Во-первых, я её побаивался (когда я подумывал, что всё, больше не дам, она начинала рычать тихо-злобно-утробно и незаметно теребить меня под столом когтистой лапой), а во-вторых, я ведь очень добрый — немудрено, что умудрённая жизнью породистая собачатина сразу всё просекла и пользовалась и тем и этим, благодаря чему оно и поглотило чуть ли не больше нас с Зельцером, который, видно, тоже является фанаткой еды. Еды ладно — вообще мы с Сашей поражались, что она всё ещё сидит здесь и функционирует, несмотря на то, что пьёт наравне с нами. «Ты бы пропустила что ли, мать», — обращался к ней Саша несколько раз, но она категорически отказывалась.

Как не гналась за нами потом всё-таки пропустила парочку, наблюдая за нами совсем уж муторными глазами. Мы однако были не лучше. «Ты может спать пойдёшь — отвести тебя?» — Саша был заботлив как старший в доме — ещё бы сказал «отнести». Она отрицательно замотала головой — показалось, как маленькая капризная девочка. Что уж тут — бери и тащи. Но не моя прерогатива — я по-прежнему чувствовал себя «сынком» — как в дебильных ролевых играх в семью с ОФ, Коробковцем и Репой — не может же сын тащить мать в свою постель…

Девушка выпила ещё разок и сделалась совсем плохой — сползла со своего стула, цепляясь за соседствующего с ней соответствующего Сашу.
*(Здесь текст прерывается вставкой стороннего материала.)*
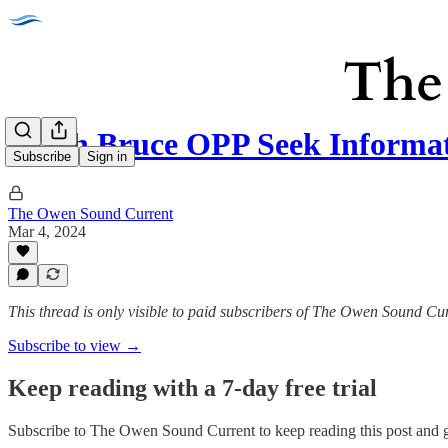
South Bruce OPP Seek Informa
Subscribe
Sign in
The Owen Sound Current
Mar 4, 2024
This thread is only visible to paid subscribers of The Owen Sound Cu
Subscribe to view →
Keep reading with a 7-day free trial
Subscribe to
The Owen Sound Current
to keep reading this post and g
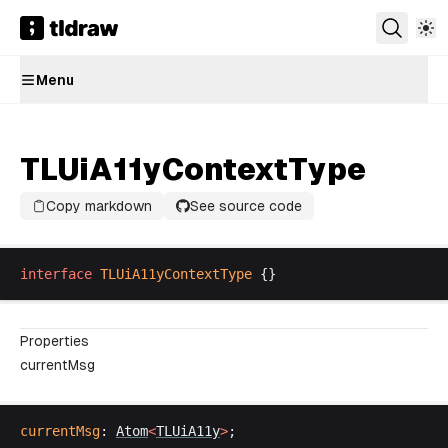
Menu
TLUiA11yContextType
Copy markdown
See source code
interface
TLUiA11yContextType
 {}
Properties
currentMsg
currentMsg
: 
Atom
<
TLUiA11y
>
;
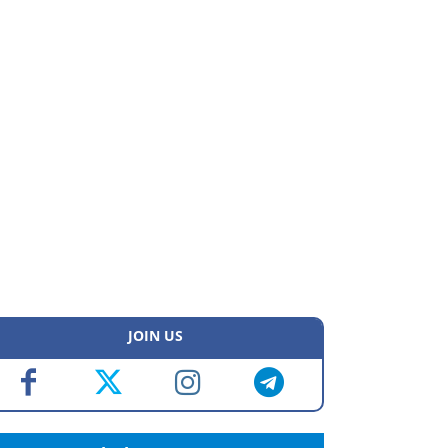
JOIN US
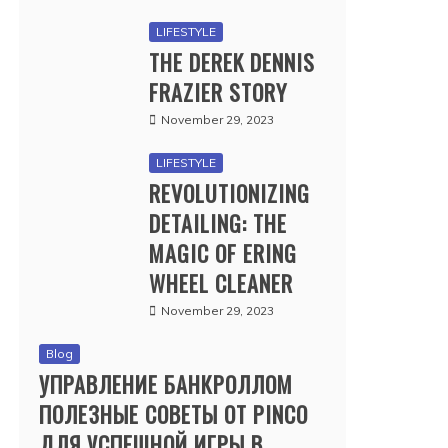
LIFESTYLE
THE DEREK DENNIS
FRAZIER STORY
November 29, 2023
LIFESTYLE
REVOLUTIONIZING
DETAILING: THE
MAGIC OF ERING
WHEEL CLEANER
November 29, 2023
Blog
УПРАВЛЕНИЕ БАНКРОЛЛОМ
ПОЛЕЗНЫЕ СОВЕТЫ ОТ PINCO
ДЛЯ УСПЕШНОЙ ИГРЫ В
Он подхватил её за талию и поволок в комнату. Я на всякий случай потихоньку последовал за ними — меня уже давно терзала непотребная мыслишка, что если уж такие раскованные нравы в так называемой рок-среде, если вот, к примеру, этот вот Зельцер — бывшая наркоманка, настоящая алкоголичка и всё такое, то почему бы ей не пригласить нас, как выражается Миха, сыграть в два смычка — Саша-то, понятно, анальный секс не приветствует, а я как раз напротив — жумпел у неё ого-го-го! Саша помог ей лечь, накрыл одеялом, она только обнимала его за шею, пытаясь поцеловать, но он быстро выпутался, и мы вернулись на кухню, где нас ждала недопитая бутылка…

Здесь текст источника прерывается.